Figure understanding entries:
----------
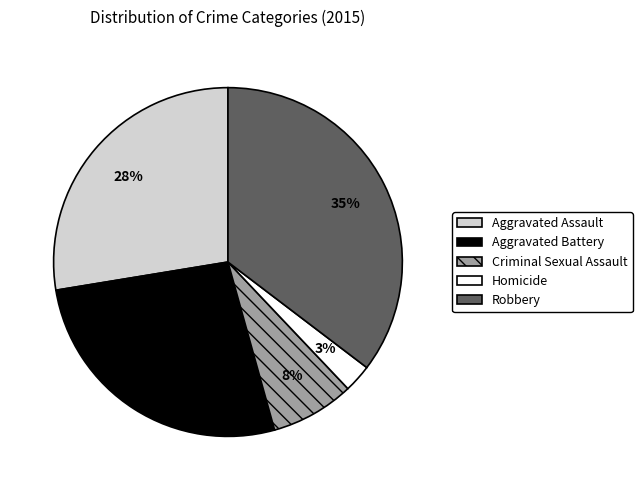

How many segments does this pie chart have?

5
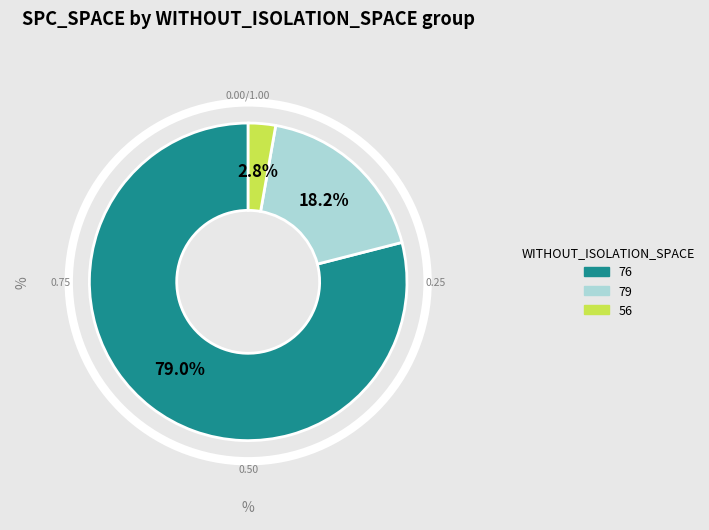

Does any single category account for the majority?

Yes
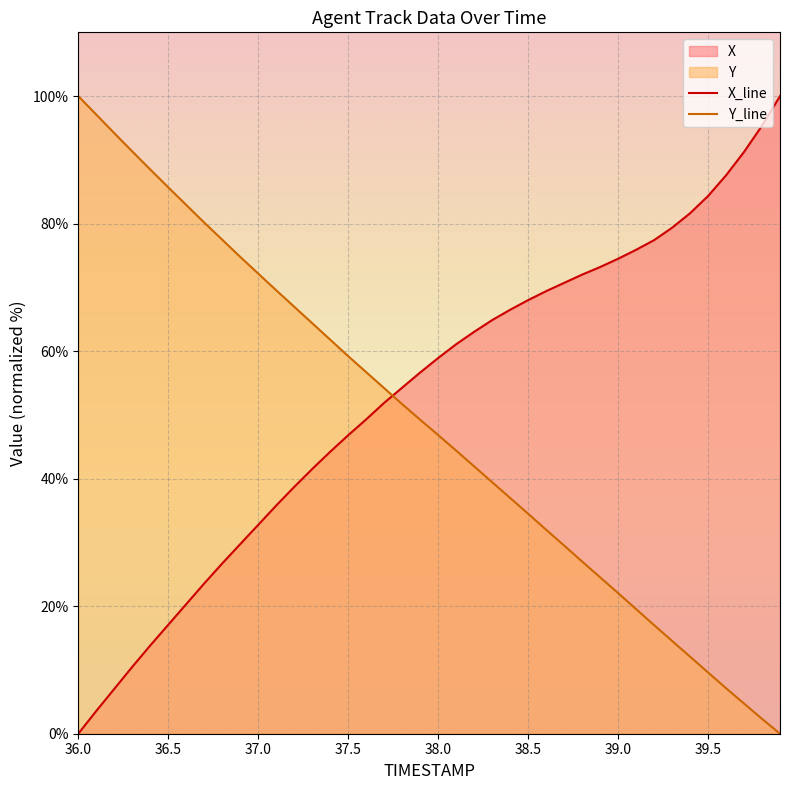

What is the sum of all X_line values?

2119.1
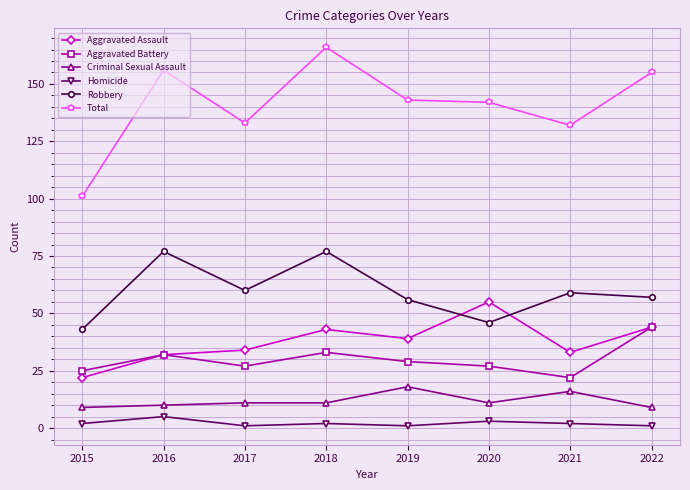

At which category is the sum across all series the highest?

2018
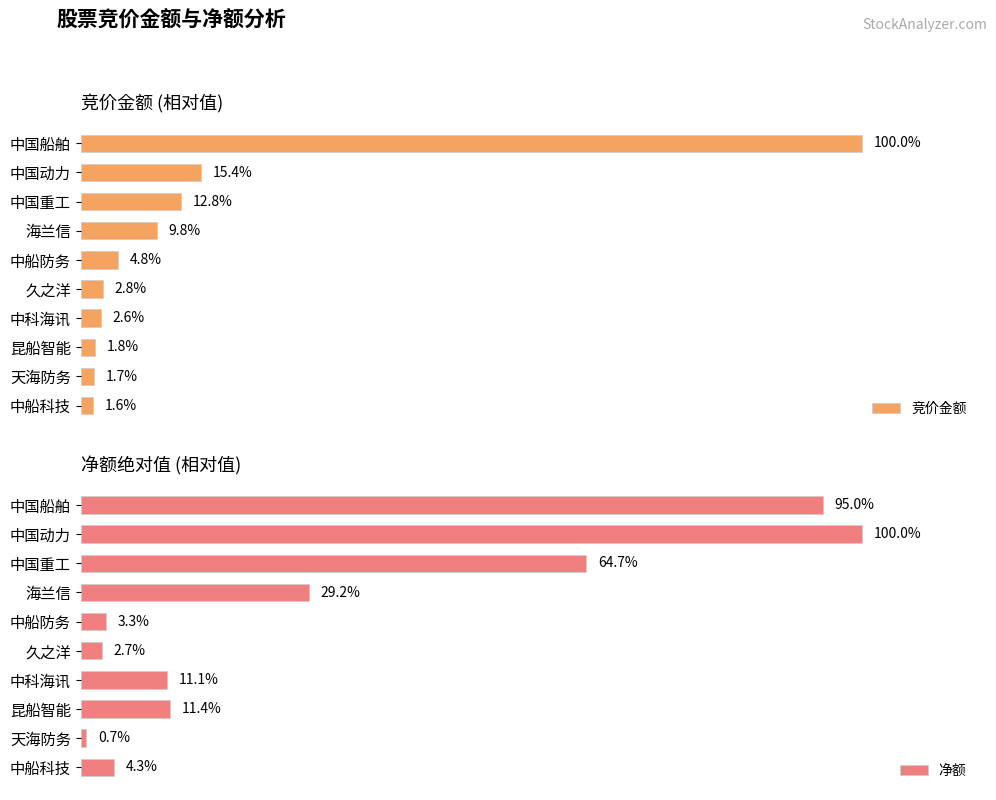

Which category has the lowest value in the 竞价金额 series?

中船科技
----------
Please rename every "category" in the entries to "group", leaving everything else unchanged, and omit the pictures from your answer.

* _Solution to this task_
How many segments does this pie chart have?

5

Does any single group account for the majority?

Yes

What is the sum of all X_line values?

2119.1

At which group is the sum across all series the highest?

2018

Which group has the lowest value in the 竞价金额 series?

中船科技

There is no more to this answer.